The world lost a great man last week with the death of economist Peter Bauer on May 2. Sadly, he was just on his way to Washington to accept the first $500,000 Milton Friedman Prize for Advancing Liberty. Bauer was to receive the award, announced on April 18, at a gala dinner sponsored by the Cato Institute on May 9.
It is impossible to explain Bauer's importance without recalling the intellectual climate of the immediate postwar era in which he did his most important work. During World War II, government economic planning appeared to work well. And in the wake of the Great Depression, all Western governments were obsessed with preventing its recurrence, which was widely expected once the war ended. Especially in Europe, this led virtually all countries to adopt highly centralized economic policies, including widespread nationalization of industry.
Many of the countries adopting these socialist policies, such as France and Great Britain, exported them to their colonies, where they took root and continued even after independence. The idea that socialism was the quickest path to growth and prosperity was reinforced by the Cold War and fashionable economic theories. Development economics became a popular field of study, while concerns about communism led Western nations to initiate huge foreign-aid programs. Suddenly, billions of dollars were available to impoverished nations for development, which was viewed as the best way to keep them out of the Soviet camp.
Development economists saw less developed countries (LDCs) as lacking all of the necessary conditions for growth -- they had no capital, no entrepreneurs, no education, no infrastructure and no access to foreign markets. It was thought that foreign aid would fill these gaps and create the conditions for "take-off," after which growth would be self-sustaining. Without aid, it was thought that poverty would perpetuate itself virtually forever.
Western governments hired development economists to advise LDCs on how to industrialize and modernize their economies. Aid was available for projects favored by them and denied to countries that insisted on going their own way. In this way, government planning was cemented in place as the dominant approach to development.
In the midst of this consensus, Bauer was hired to study the rubber industry in Malaya and trade in West Africa.
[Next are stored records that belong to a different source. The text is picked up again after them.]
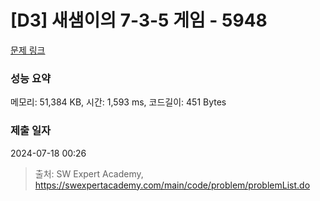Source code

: # [D3] 새샘이의 7-3-5 게임 - 5948 

[문제 링크](https://swexpertacademy.com/main/code/problem/problemDetail.do?contestProbId=AWZ2IErKCwUDFAUQ) 

### 성능 요약

메모리: 51,384 KB, 시간: 1,593 ms, 코드길이: 451 Bytes

### 제출 일자

2024-07-18 00:26



> 출처: SW Expert Academy, https://swexpertacademy.com/main/code/problem/problemList.do
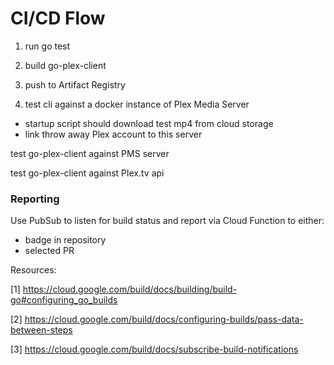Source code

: CI/CD Flow
==

1. run go test

1. build go-plex-client

1. push to Artifact Registry

1. test cli against a docker instance of Plex Media Server

  - startup script should download test mp4 from cloud storage
  - link throw away Plex account to this server


test go-plex-client against PMS server

test go-plex-client against Plex.tv api

### Reporting

Use PubSub to listen for build status and report via Cloud Function to either:

- badge in repository
- selected PR

Resources:

[1] https://cloud.google.com/build/docs/building/build-go#configuring_go_builds

[2] https://cloud.google.com/build/docs/configuring-builds/pass-data-between-steps

[3] https://cloud.google.com/build/docs/subscribe-build-notifications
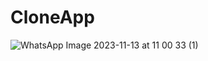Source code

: # CloneApp

![WhatsApp Image 2023-11-13 at 11 00 33 (1)](https://github.com/Enescirpan/CloneApp/assets/103679770/ff684c13-cbba-48e1-b863-26e5a4d71f62)
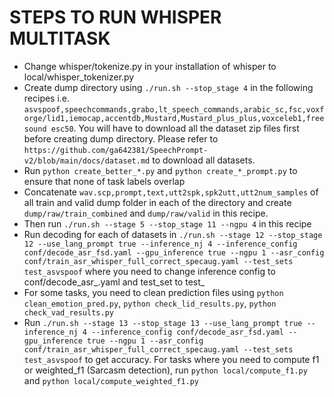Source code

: # STEPS TO RUN WHISPER MULTITASK
- Change whisper/tokenize.py in your installation of whisper to  local/whisper_tokenizer.py
- Create dump directory using ``./run.sh --stop_stage 4`` in the following recipes i.e. ``asvspoof,speechcommands,grabo,lt_speech_commands,arabic_sc,fsc,voxforge/lid1,iemocap,accentdb,Mustard,Mustard_plus_plus,voxceleb1,freesound esc50``. You will have to download all the dataset zip files first before creating dump directory. Please refer to ``https://github.com/ga642381/SpeechPrompt-v2/blob/main/docs/dataset.md`` to download all datasets.
- Run ``python create_better_*.py`` and ``python create_*_prompt.py`` to ensure that none of task labels overlap
- Concatenate ``wav.scp,prompt,text,utt2spk,spk2utt,utt2num_samples`` of all train and valid dump folder in each of the directory and create   ``dump/raw/train_combined`` and ``dump/raw/valid`` in this recipe.
- Then run ``./run.sh --stage 5 --stop_stage 11 --ngpu 4`` in this recipe
- Run decoding for each of datasets in ``./run.sh --stage 12 --stop_stage 12 --use_lang_prompt true --inference_nj 4 --inference_config conf/decode_asr_fsd.yaml --gpu_inference true --ngpu 1 --asr_config conf/train_asr_whisper_full_correct_specaug.yaml --test_sets test_asvspoof`` where you need to change inference config to conf/decode_asr_<task>.yaml and test_set to test_<dataset>
- For some tasks, you need to clean prediction files using ``python clean_emotion_pred.py``, ``python check_lid_results.py``, ``python check_vad_results.py``
- Run ``./run.sh --stage 13 --stop_stage 13 --use_lang_prompt true --inference_nj 4 --inference_config conf/decode_asr_fsd.yaml --gpu_inference true --ngpu 1 --asr_config conf/train_asr_whisper_full_correct_specaug.yaml --test_sets test_asvspoof`` to get accuracy. For tasks where you need to compute f1 or weighted_f1 (Sarcasm detection), run ``python local/compute_f1.py`` and ``python local/compute_weighted_f1.py``
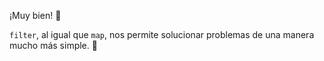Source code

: ¡Muy bien! :tada:

`filter`, al igual que `map`, nos permite solucionar problemas de una manera mucho más simple. :raised_hands:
Although he did not consider himself to be a "development" economist, he quickly found himself at odds with those who did. What he saw in his very detailed field research ran sharply counter to the teachings of development economics.
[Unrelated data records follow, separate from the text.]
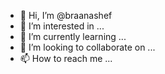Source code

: - 👋 Hi, I’m @braanashef
- 👀 I’m interested in ...
- 🌱 I’m currently learning ...
- 💞️ I’m looking to collaborate on ...
- 📫 How to reach me ...

<!---
braanashef/braanashef is a ✨ special ✨ repository because its `README.md` (this file) appears on your GitHub profile.
You can click the Preview link to take a look at your changes.
--->
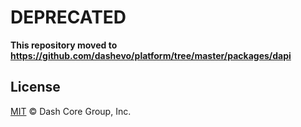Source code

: # DEPRECATED

**This repository moved to https://github.com/dashevo/platform/tree/master/packages/dapi**

## License

[MIT](LICENSE) &copy; Dash Core Group, Inc.
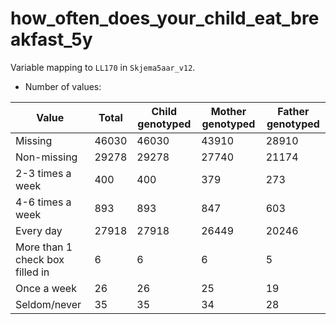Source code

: # how_often_does_your_child_eat_breakfast_5y
Variable mapping to `LL170` in `Skjema5aar_v12`.
- Number of values:

| Value | Total | Child genotyped | Mother genotyped | Father genotyped |
| ----- | ----- | --------------- | ---------------- | ---------------- |
| Missing | 46030 | 46030 | 43910 | 28910 |
| Non-missing | 29278 | 29278 | 27740 | 21174 |
| 2-3 times a week | 400 | 400 | 379 |273 |
| 4-6 times a week | 893 | 893 | 847 |603 |
| Every day | 27918 | 27918 | 26449 |20246 |
| More than 1 check box filled in | 6 | 6 | 6 |5 |
| Once a week | 26 | 26 | 25 |19 |
| Seldom/never | 35 | 35 | 34 |28 |



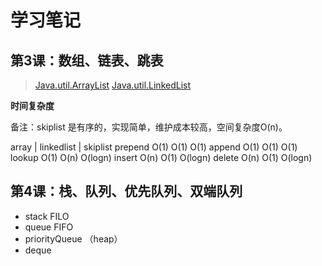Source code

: # 学习笔记

## 第3课：数组、链表、跳表

> [Java.util.ArrayList](http://developer.classpath.org/doc/java/util/ArrayList-source.html)
> [Java.util.LinkedList](http://developer.classpath.org/doc/java/util/LinkedList-source.html)

**时间复杂度**

备注：skiplist 是有序的，实现简单，维护成本较高，空间复杂度O(n)。

array | linkedlist | skiplist
prepend O(1) O(1) O(1)
append O(1) O(1) O(1)
lookup O(1) O(n) O(logn)
insert O(n) O(1) O(logn)
delete O(n) O(1) O(logn)

## 第4课：栈、队列、优先队列、双端队列

+ stack FILO
+ queue FIFO
+ priorityQueue （heap）
+ deque
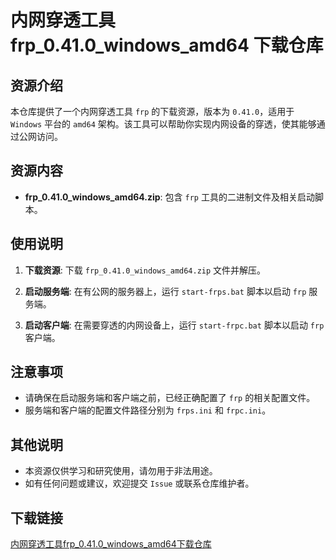 # 内网穿透工具 frp_0.41.0_windows_amd64 下载仓库

## 资源介绍

本仓库提供了一个内网穿透工具 `frp` 的下载资源，版本为 `0.41.0`，适用于 `Windows` 平台的 `amd64` 架构。该工具可以帮助你实现内网设备的穿透，使其能够通过公网访问。

## 资源内容

- **frp_0.41.0_windows_amd64.zip**: 包含 `frp` 工具的二进制文件及相关启动脚本。

## 使用说明

1. **下载资源**: 下载 `frp_0.41.0_windows_amd64.zip` 文件并解压。

2. **启动服务端**: 在有公网的服务器上，运行 `start-frps.bat` 脚本以启动 `frp` 服务端。

3. **启动客户端**: 在需要穿透的内网设备上，运行 `start-frpc.bat` 脚本以启动 `frp` 客户端。

## 注意事项

- 请确保在启动服务端和客户端之前，已经正确配置了 `frp` 的相关配置文件。
- 服务端和客户端的配置文件路径分别为 `frps.ini` 和 `frpc.ini`。

## 其他说明

- 本资源仅供学习和研究使用，请勿用于非法用途。
- 如有任何问题或建议，欢迎提交 `Issue` 或联系仓库维护者。

## 下载链接

[内网穿透工具frp_0.41.0_windows_amd64下载仓库](https://pan.quark.cn/s/81d03ca35599)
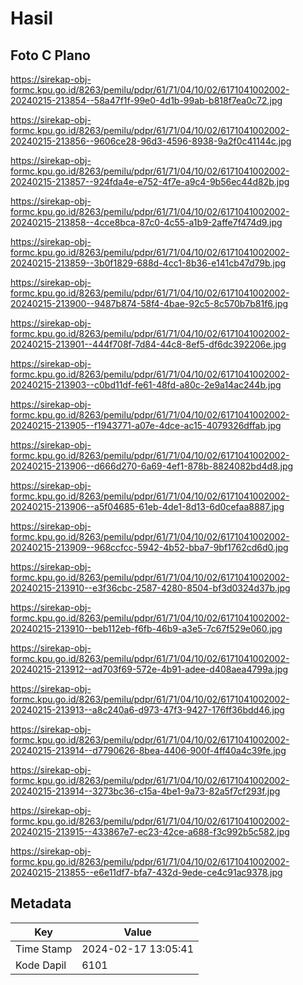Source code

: # Hasil

## Foto C Plano

https://sirekap-obj-formc.kpu.go.id/8263/pemilu/pdpr/61/71/04/10/02/6171041002002-20240215-213854--58a47f1f-99e0-4d1b-99ab-b818f7ea0c72.jpg

https://sirekap-obj-formc.kpu.go.id/8263/pemilu/pdpr/61/71/04/10/02/6171041002002-20240215-213856--9606ce28-96d3-4596-8938-9a2f0c41144c.jpg

https://sirekap-obj-formc.kpu.go.id/8263/pemilu/pdpr/61/71/04/10/02/6171041002002-20240215-213857--924fda4e-e752-4f7e-a9c4-9b56ec44d82b.jpg

https://sirekap-obj-formc.kpu.go.id/8263/pemilu/pdpr/61/71/04/10/02/6171041002002-20240215-213858--4cce8bca-87c0-4c55-a1b9-2affe7f474d9.jpg

https://sirekap-obj-formc.kpu.go.id/8263/pemilu/pdpr/61/71/04/10/02/6171041002002-20240215-213859--3b0f1829-688d-4cc1-8b36-e141cb47d79b.jpg

https://sirekap-obj-formc.kpu.go.id/8263/pemilu/pdpr/61/71/04/10/02/6171041002002-20240215-213900--9487b874-58f4-4bae-92c5-8c570b7b81f6.jpg

https://sirekap-obj-formc.kpu.go.id/8263/pemilu/pdpr/61/71/04/10/02/6171041002002-20240215-213901--444f708f-7d84-44c8-8ef5-df6dc392206e.jpg

https://sirekap-obj-formc.kpu.go.id/8263/pemilu/pdpr/61/71/04/10/02/6171041002002-20240215-213903--c0bd11df-fe61-48fd-a80c-2e9a14ac244b.jpg

https://sirekap-obj-formc.kpu.go.id/8263/pemilu/pdpr/61/71/04/10/02/6171041002002-20240215-213905--f1943771-a07e-4dce-ac15-4079326dffab.jpg

https://sirekap-obj-formc.kpu.go.id/8263/pemilu/pdpr/61/71/04/10/02/6171041002002-20240215-213906--d666d270-6a69-4ef1-878b-8824082bd4d8.jpg

https://sirekap-obj-formc.kpu.go.id/8263/pemilu/pdpr/61/71/04/10/02/6171041002002-20240215-213906--a5f04685-61eb-4de1-8d13-6d0cefaa8887.jpg

https://sirekap-obj-formc.kpu.go.id/8263/pemilu/pdpr/61/71/04/10/02/6171041002002-20240215-213909--968ccfcc-5942-4b52-bba7-9bf1762cd6d0.jpg

https://sirekap-obj-formc.kpu.go.id/8263/pemilu/pdpr/61/71/04/10/02/6171041002002-20240215-213910--e3f36cbc-2587-4280-8504-bf3d0324d37b.jpg

https://sirekap-obj-formc.kpu.go.id/8263/pemilu/pdpr/61/71/04/10/02/6171041002002-20240215-213910--beb112eb-f6fb-46b9-a3e5-7c67f529e060.jpg

https://sirekap-obj-formc.kpu.go.id/8263/pemilu/pdpr/61/71/04/10/02/6171041002002-20240215-213912--ad703f69-572e-4b91-adee-d408aea4799a.jpg

https://sirekap-obj-formc.kpu.go.id/8263/pemilu/pdpr/61/71/04/10/02/6171041002002-20240215-213913--a8c240a6-d973-47f3-9427-176ff36bdd46.jpg

https://sirekap-obj-formc.kpu.go.id/8263/pemilu/pdpr/61/71/04/10/02/6171041002002-20240215-213914--d7790626-8bea-4406-900f-4ff40a4c39fe.jpg

https://sirekap-obj-formc.kpu.go.id/8263/pemilu/pdpr/61/71/04/10/02/6171041002002-20240215-213914--3273bc36-c15a-4be1-9a73-82a5f7cf293f.jpg

https://sirekap-obj-formc.kpu.go.id/8263/pemilu/pdpr/61/71/04/10/02/6171041002002-20240215-213915--433867e7-ec23-42ce-a688-f3c992b5c582.jpg

https://sirekap-obj-formc.kpu.go.id/8263/pemilu/pdpr/61/71/04/10/02/6171041002002-20240215-213855--e6e11df7-bfa7-432d-9ede-ce4c91ac9378.jpg


## Metadata

| Key        | Value               |
| ---------- | ------------------- |
| Time Stamp | 2024-02-17 13:05:41 |
| Kode Dapil | 6101                |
Bauer saw with his own eyes how poor, uneducated peasants built a vast rubber industry in Malaya and cultivated millions of acres for growing cocoa and other export crops in West Africa. He saw the LDCs not as special cases where different economic principles applied, but simply as countries at an early stage of development, little different from Europe 150 years before.
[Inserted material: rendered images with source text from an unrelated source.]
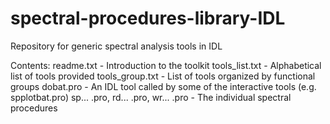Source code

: # spectral-procedures-library-IDL
Repository for generic spectral analysis tools in IDL

Contents:
readme.txt - Introduction to the toolkit
tools_list.txt - Alphabetical list of tools provided
tools_group.txt - List of tools organized by functional groups
dobat.pro - An IDL tool called by some of the interactive tools (e.g. spplotbat.pro)
sp... .pro, rd... .pro, wr... .pro - The individual spectral procedures
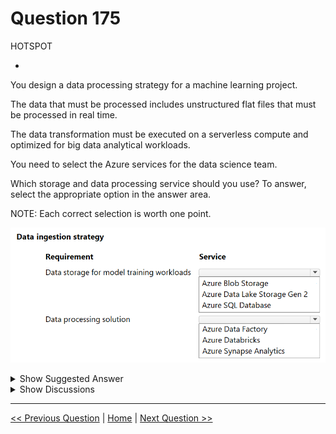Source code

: # Question 175

HOTSPOT

-

You design a data processing strategy for a machine learning project.

The data that must be processed includes unstructured flat files that must be processed in real time.

The data transformation must be executed on a serverless compute and optimized for big data analytical workloads.

You need to select the Azure services for the data science team.

Which storage and data processing service should you use? To answer, select the appropriate option in the answer area.

NOTE: Each correct selection is worth one point.

![Question Image](../images/q175_q_image577.png)

<details>
  <summary>Show Suggested Answer</summary>

<img src="../images/q175_ans_0_image578.png" alt="Answer Image"><br>

</details>

<details>
  <summary>Show Discussions</summary>

<blockquote><p><strong>jefimija</strong> <code>(Mon 14 Oct 2024 13:42)</code> - <em>Upvotes: 12</em></p><p>Data storage for model training workloads: Azure Data Lake Storage Gen 2
Data processing solution: Azure Databricks</p></blockquote>
<blockquote><p><strong>f82411e</strong> <code>(Tue 03 Jun 2025 10:37)</code> - <em>Upvotes: 1</em></p><p>Almacenamiento: Azure Data Lake Storage Gen2
Procesamiento: Azure Databricks</p></blockquote>
<blockquote><p><strong>MiteshKachhatiya</strong> <code>(Thu 06 Mar 2025 08:02)</code> - <em>Upvotes: 2</em></p><p>&quot;Flat files&quot; -&gt; blob storage
&quot;Serverless&quot; Data Processing -&gt; Data Factory</p></blockquote>
<blockquote><p><strong>D0ktor</strong> <code>(Mon 18 Nov 2024 23:07)</code> - <em>Upvotes: 2</em></p><p>Here SERVERLESS is the key word so it should be Azure Data Factory</p></blockquote>

</details>

---

[<< Previous Question](question_174.md) | [Home](../index.md) | [Next Question >>](question_176.md)

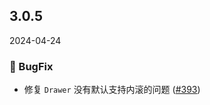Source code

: ## 3.0.5
2024-04-24

### 🐞 BugFix

- 修复 `Drawer` 没有默认支持内滚的问题 ([#393](https://github.com/sheinsight/shineout-next/pull/393))






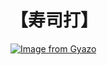 # 【寿司打】 #

[![Image from Gyazo](https://i.gyazo.com/80c51fef20abcb524e341a1af029ffea.jpg)](https://gyazo.com/80c51fef20abcb524e341a1af029ffea)
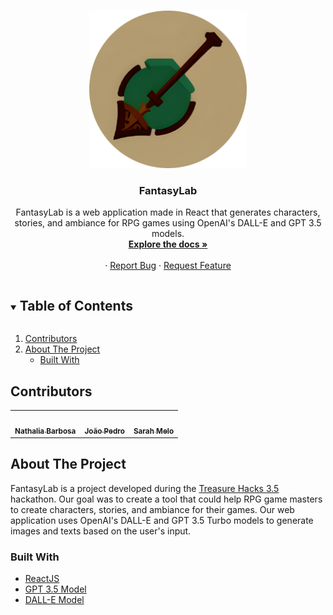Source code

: 
<!-- PROJECT LOGO -->
<br />
<p align="center">
  <a href="https://github.com/github_username/repo_name">
    <img src="./my-app/public/Logo.png" alt="Logo" width="50%">
  </a>

  <h3 align="center">FantasyLab</h3>

  <p align="center">
FantasyLab is a web application made in React that generates characters, stories, and ambiance for RPG games using OpenAI's DALL-E and GPT 3.5 models.
    <br />
    <a href="https://github.com/nathaliafab/treasure-hacks-3.5"><strong>Explore the docs »</strong></a>
    <br />
    <br />
    ·
    <a href="https://github.com/nathaliafab/treasure-hacks-3.5/issues">Report Bug</a>
    ·
    <a href="https://github.com/nathaliafab/treasure-hacks-3.5/issues">Request Feature</a>
  </p>
</p>


<!-- TABLE OF CONTENTS -->
<details open="open">
  <summary><h2 style="display: inline-block">Table of Contents</h2></summary>
  <ol>
    <li><a href="#contributors">Contributors</a></li>
    <li>
      <a href="#about-the-project">About The Project</a>
      <ul>
        <li><a href="#built-with">Built With</a></li>
      </ul>
    </li>
  </ol>
</details>

## Contributors


<table width="100%" align = "center">
  <tr>
<td align="center"><a href="https://github.com/nathaliafab"><img src="https://avatars.githubusercontent.com/u/74332487?v=4" width="100px;" alt=""/><br /><sub><b>Nathalia Barbosa</b></sub></a><br/></td>

<td align="center"><a href="https://github.com/jpcm2"><img src="https://avatars.githubusercontent.com/u/89039575?v=4" width="100px;" alt=""/><br /><sub><b>João Pedro</b></sub></a><br/></td>

<td align="center"><a href="https://github.com/SarahLMelo"><img src="https://avatars.githubusercontent.com/u/61260788?v=4" width="100px;" alt=""/><br /><sub><b>Sarah Melo</b></sub></a><br/></td>

</tr>
 </table>

## About The Project

FantasyLab is a project developed during the [Treasure Hacks 3.5](https://treasurehacks-3-5.devpost.com/) hackathon. Our goal was to create a tool that could help RPG game masters to create characters, stories, and ambiance for their games. Our web application uses OpenAI's DALL-E and GPT 3.5 Turbo models to generate images and texts based on the user's input.

### Built With

* [ ReactJS ]( https://legacy.reactjs.org/ )
* [ GPT 3.5 Model ]( https://platform.openai.com/docs/models )
* [ DALL-E Model ]( https://openai.com/research/dall-e )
Bauer was appalled by the disastrous advice he saw given to impoverished LDCs. They were being told to tightly control trade, when free trade had been a cornerstone of European development. He saw countries discouraging the inflow of private capital in favor of foreign aid. He saw price controls, high taxes and government regulations kill vibrant native industries, while aid financed industrial "white elephants" that became bottomless pits for the precious little capital available.
Bauer argued that all the LDCs had to do was follow the time-tested path to prosperity laid out by Adam Smith and blazed by England, the United States and other nations that rose from poverty to wealth in just a couple of generations by letting the market, rather than government, guide development.
Somewhat reluctantly, Bauer was drawn into development economics, where for 40 years he was a lone voice for free market policies where socialism was overwhelmingly dominant. Only with the election of Ronald Reagan and Margaret Thatcher did the economics profession and international development agencies like the World Bank begin to take seriously Bauer's views.
Much more still needs to be done to reform foreign aid and thinking about economic development. But at least the crude notion that government planning is the quickest path to prosperity has been deeply discredited. The fact that most LDCs are poorer today than they were at independence is sufficient proof that the postwar consensus was terribly wrong.
It's a cliche, but true nevertheless, to say that ideas have consequences. They make some people poor and some people rich. Had the world listened to Peter Bauer 50 years ago, there would be billions fewer of the former and billions more of the latter. Although he is no longer with us, his work and ideas still are. They will forever remain a true guide to wealth and prosperity for any country willing to follow them.